-- The input follows --

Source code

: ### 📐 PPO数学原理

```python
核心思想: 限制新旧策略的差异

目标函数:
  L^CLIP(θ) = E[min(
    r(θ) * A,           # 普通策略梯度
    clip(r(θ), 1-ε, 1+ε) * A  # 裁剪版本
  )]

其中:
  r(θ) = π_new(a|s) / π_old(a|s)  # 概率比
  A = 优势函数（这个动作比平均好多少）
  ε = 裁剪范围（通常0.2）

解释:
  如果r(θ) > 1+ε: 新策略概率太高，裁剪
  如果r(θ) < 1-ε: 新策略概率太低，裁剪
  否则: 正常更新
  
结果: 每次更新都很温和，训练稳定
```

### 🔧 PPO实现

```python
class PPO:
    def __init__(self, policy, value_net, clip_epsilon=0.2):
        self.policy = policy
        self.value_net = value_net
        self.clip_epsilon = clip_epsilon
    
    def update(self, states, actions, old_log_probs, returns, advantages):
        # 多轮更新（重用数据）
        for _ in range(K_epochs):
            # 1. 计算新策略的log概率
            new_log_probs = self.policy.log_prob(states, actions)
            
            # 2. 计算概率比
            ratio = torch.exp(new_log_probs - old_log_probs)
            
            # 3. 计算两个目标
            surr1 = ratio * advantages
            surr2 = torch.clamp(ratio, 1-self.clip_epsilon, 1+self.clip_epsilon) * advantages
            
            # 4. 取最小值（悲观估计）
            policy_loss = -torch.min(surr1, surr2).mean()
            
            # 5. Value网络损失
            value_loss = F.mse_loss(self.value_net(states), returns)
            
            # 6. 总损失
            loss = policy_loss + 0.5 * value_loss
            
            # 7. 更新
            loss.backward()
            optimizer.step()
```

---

-- The input concluded --
-- The input follows --

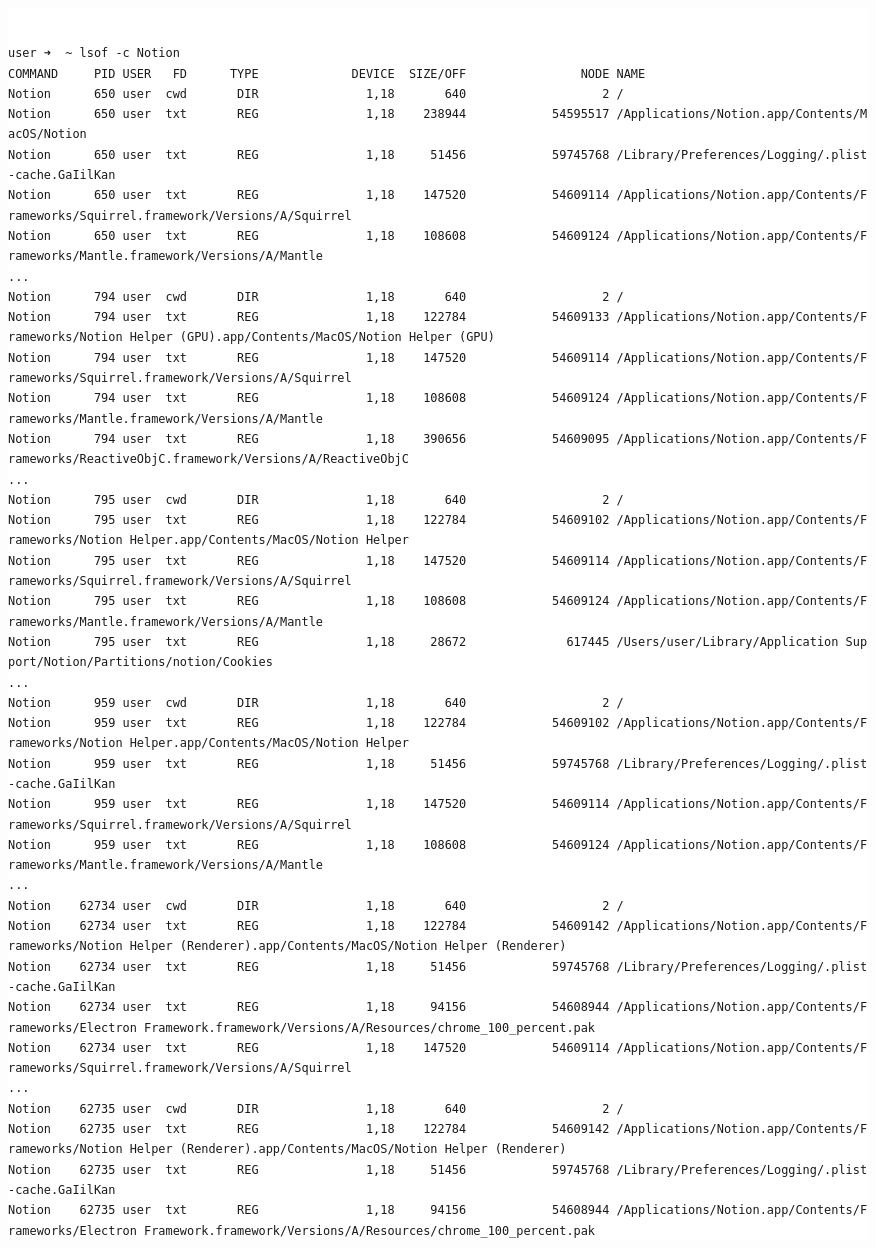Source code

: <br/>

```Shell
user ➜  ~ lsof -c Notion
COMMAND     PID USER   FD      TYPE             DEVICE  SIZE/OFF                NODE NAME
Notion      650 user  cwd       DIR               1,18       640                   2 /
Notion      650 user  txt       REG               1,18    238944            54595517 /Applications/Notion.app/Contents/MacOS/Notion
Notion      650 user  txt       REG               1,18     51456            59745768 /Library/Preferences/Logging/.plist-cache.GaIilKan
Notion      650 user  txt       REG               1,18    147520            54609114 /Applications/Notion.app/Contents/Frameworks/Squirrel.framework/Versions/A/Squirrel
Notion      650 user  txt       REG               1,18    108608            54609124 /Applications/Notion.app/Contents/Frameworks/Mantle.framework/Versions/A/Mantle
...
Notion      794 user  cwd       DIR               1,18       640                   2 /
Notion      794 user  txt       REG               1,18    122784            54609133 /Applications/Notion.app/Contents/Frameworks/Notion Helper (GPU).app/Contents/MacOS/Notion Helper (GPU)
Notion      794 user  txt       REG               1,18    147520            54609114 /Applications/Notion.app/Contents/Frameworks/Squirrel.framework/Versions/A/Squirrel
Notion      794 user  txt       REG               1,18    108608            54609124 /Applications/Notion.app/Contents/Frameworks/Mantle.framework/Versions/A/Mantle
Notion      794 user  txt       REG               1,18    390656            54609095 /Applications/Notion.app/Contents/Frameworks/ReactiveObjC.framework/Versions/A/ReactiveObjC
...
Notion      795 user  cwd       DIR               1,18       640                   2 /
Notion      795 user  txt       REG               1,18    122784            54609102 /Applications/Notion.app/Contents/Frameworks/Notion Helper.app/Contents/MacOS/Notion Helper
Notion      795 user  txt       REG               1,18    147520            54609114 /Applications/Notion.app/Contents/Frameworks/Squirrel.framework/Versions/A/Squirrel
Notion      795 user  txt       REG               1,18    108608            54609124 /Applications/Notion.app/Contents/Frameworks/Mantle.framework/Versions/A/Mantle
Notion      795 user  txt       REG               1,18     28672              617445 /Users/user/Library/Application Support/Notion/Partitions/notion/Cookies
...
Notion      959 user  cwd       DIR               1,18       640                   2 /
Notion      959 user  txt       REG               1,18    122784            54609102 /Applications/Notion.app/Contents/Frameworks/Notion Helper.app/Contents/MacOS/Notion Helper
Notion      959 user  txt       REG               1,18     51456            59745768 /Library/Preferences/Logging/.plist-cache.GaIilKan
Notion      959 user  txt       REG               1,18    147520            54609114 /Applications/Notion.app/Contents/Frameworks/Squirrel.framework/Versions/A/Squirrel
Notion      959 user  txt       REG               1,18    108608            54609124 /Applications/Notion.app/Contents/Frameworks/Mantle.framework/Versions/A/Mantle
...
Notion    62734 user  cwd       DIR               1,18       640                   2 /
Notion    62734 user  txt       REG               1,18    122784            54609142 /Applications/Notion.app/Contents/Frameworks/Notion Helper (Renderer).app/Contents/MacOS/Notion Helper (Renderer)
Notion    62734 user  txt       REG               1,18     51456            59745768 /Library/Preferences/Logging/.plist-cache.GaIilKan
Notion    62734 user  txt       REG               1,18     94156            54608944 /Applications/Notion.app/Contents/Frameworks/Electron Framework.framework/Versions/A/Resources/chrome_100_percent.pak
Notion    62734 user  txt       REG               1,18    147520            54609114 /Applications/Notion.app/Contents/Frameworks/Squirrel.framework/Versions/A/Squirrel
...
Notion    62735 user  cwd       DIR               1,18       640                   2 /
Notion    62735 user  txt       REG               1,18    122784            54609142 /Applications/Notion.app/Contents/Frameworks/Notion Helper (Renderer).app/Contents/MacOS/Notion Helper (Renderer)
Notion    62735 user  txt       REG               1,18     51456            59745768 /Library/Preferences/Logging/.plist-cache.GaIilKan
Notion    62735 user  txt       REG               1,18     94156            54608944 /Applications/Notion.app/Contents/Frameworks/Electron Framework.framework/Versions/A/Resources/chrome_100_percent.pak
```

-- The input concluded --

Aim of the task -> I need each line from the listing where the word "Renderer" occurs.

Written answer ->
Notion    62734 user  txt       REG               1,18    122784            54609142 /Applications/Notion.app/Contents/Frameworks/Notion Helper (Renderer).app/Contents/MacOS/Notion Helper (Renderer)
Notion    62735 user  txt       REG               1,18    122784            54609142 /Applications/Notion.app/Contents/Frameworks/Notion Helper (Renderer).app/Contents/MacOS/Notion Helper (Renderer)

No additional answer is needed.